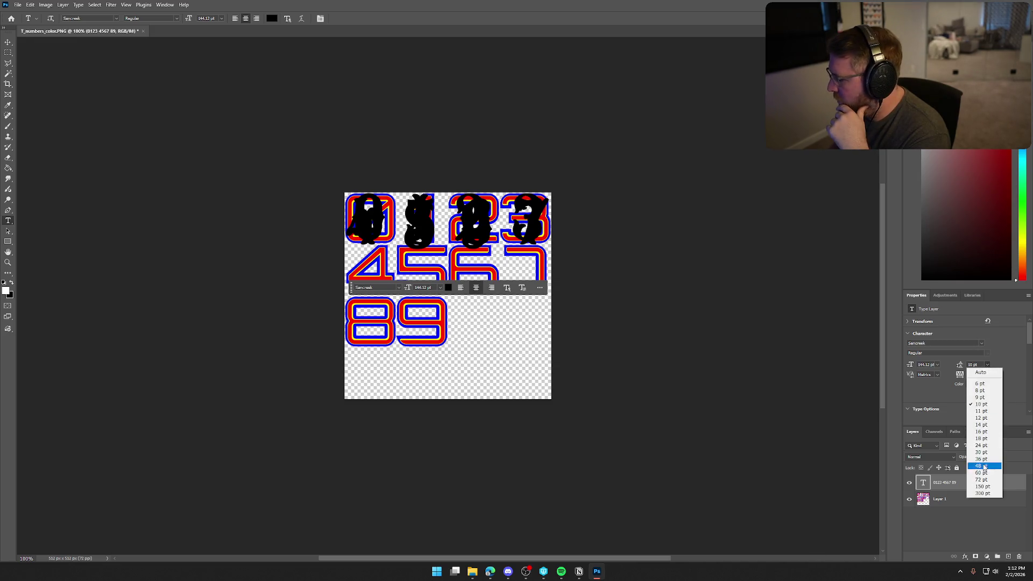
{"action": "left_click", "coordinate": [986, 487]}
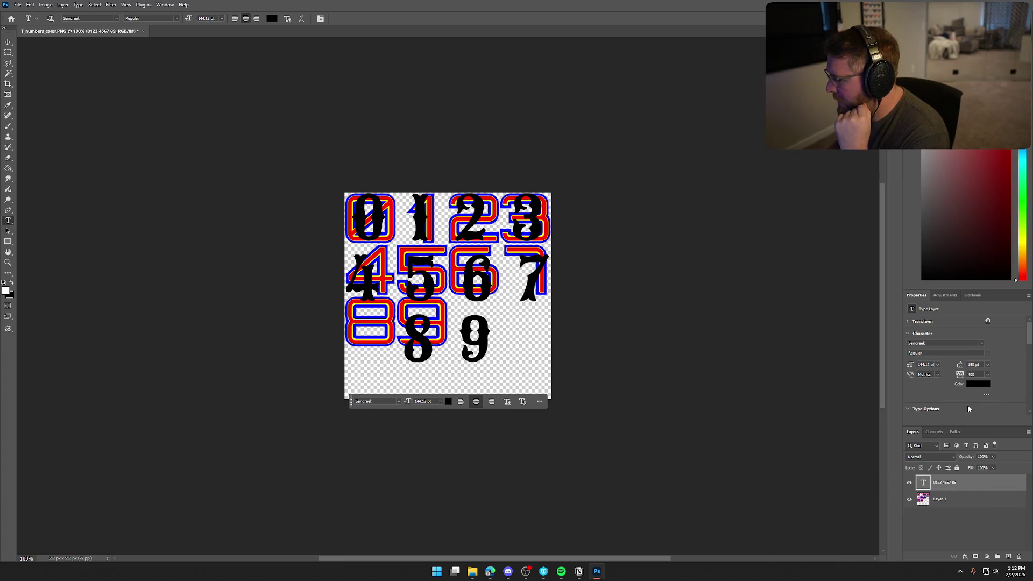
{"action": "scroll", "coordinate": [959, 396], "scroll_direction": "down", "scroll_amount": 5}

...

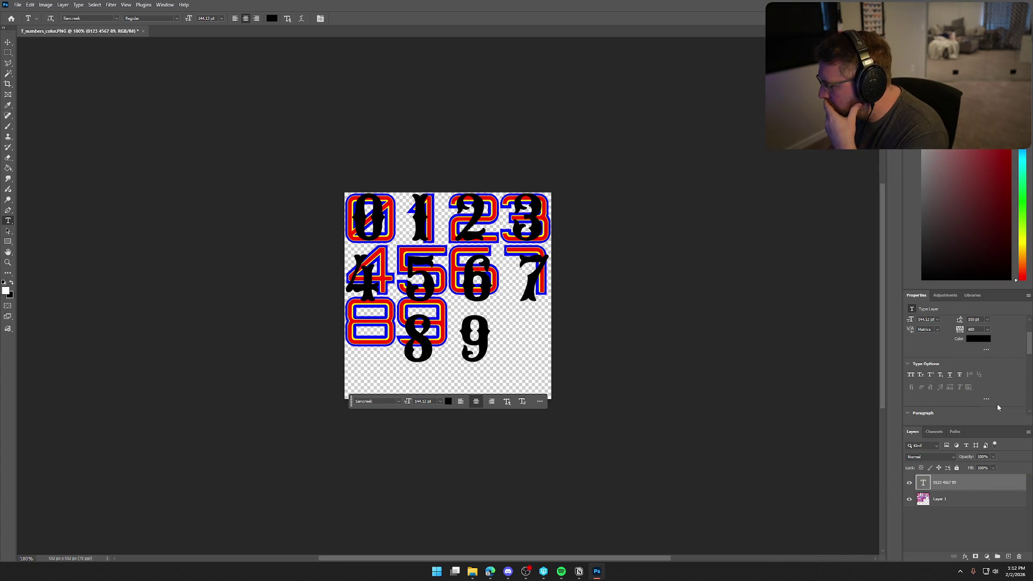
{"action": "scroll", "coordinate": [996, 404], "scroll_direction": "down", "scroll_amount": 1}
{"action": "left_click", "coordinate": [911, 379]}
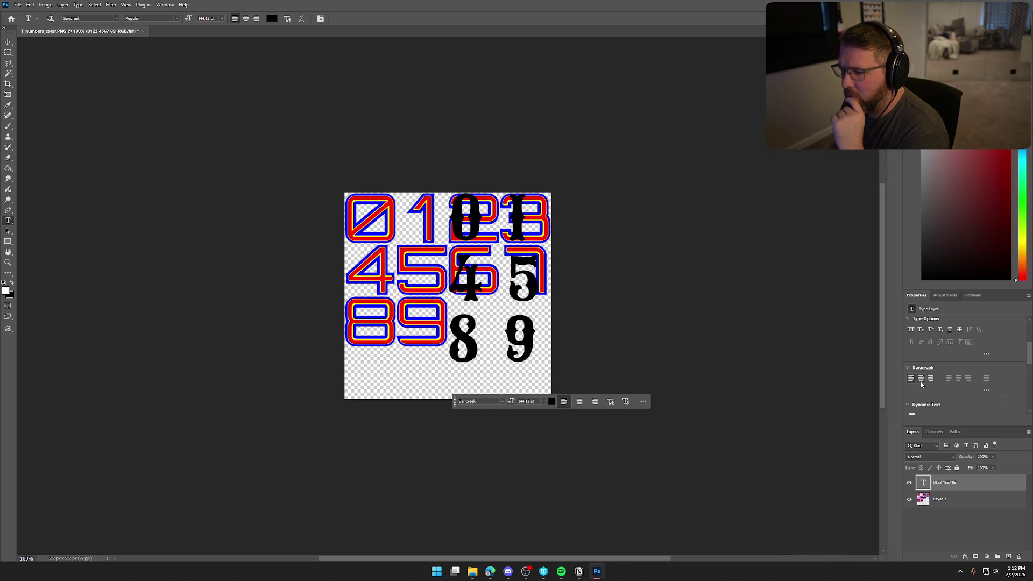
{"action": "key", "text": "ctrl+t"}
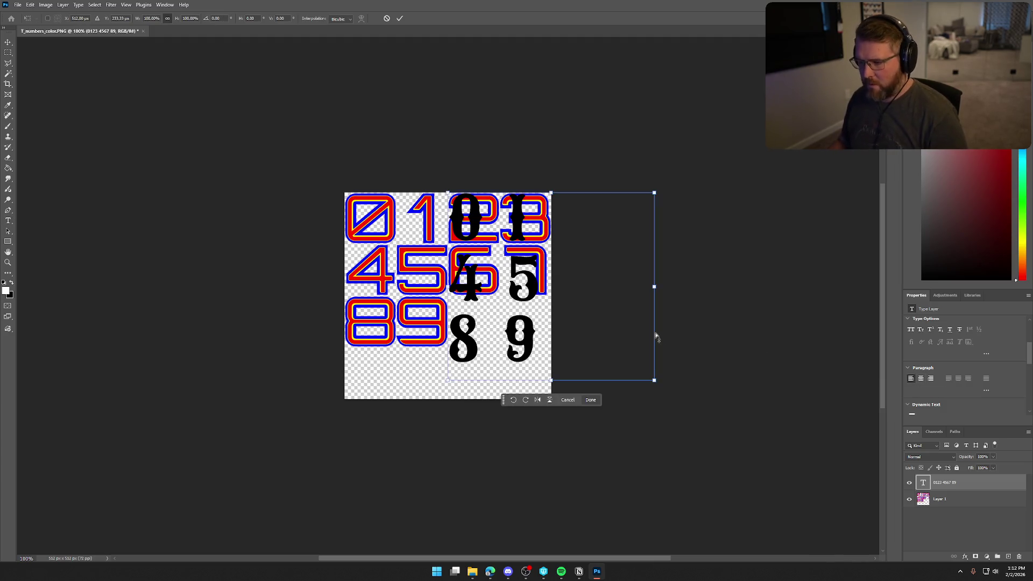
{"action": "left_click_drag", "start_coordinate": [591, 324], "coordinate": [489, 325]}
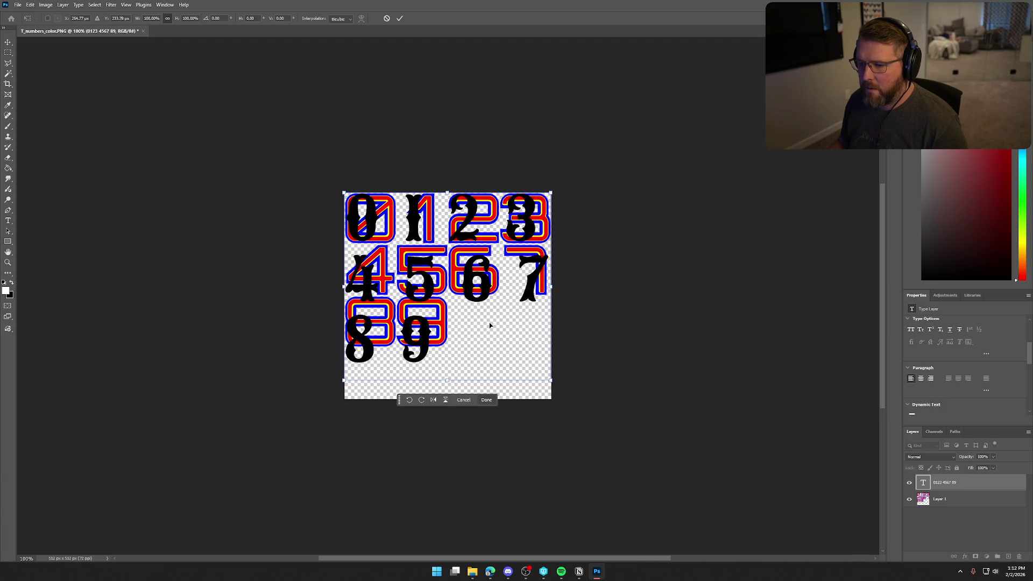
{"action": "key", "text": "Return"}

What you have to do: Please return all lines in the material above that include the word "text".

Solved problem:
{"action": "key", "text": "ctrl+t"}
{"action": "key", "text": "Return"}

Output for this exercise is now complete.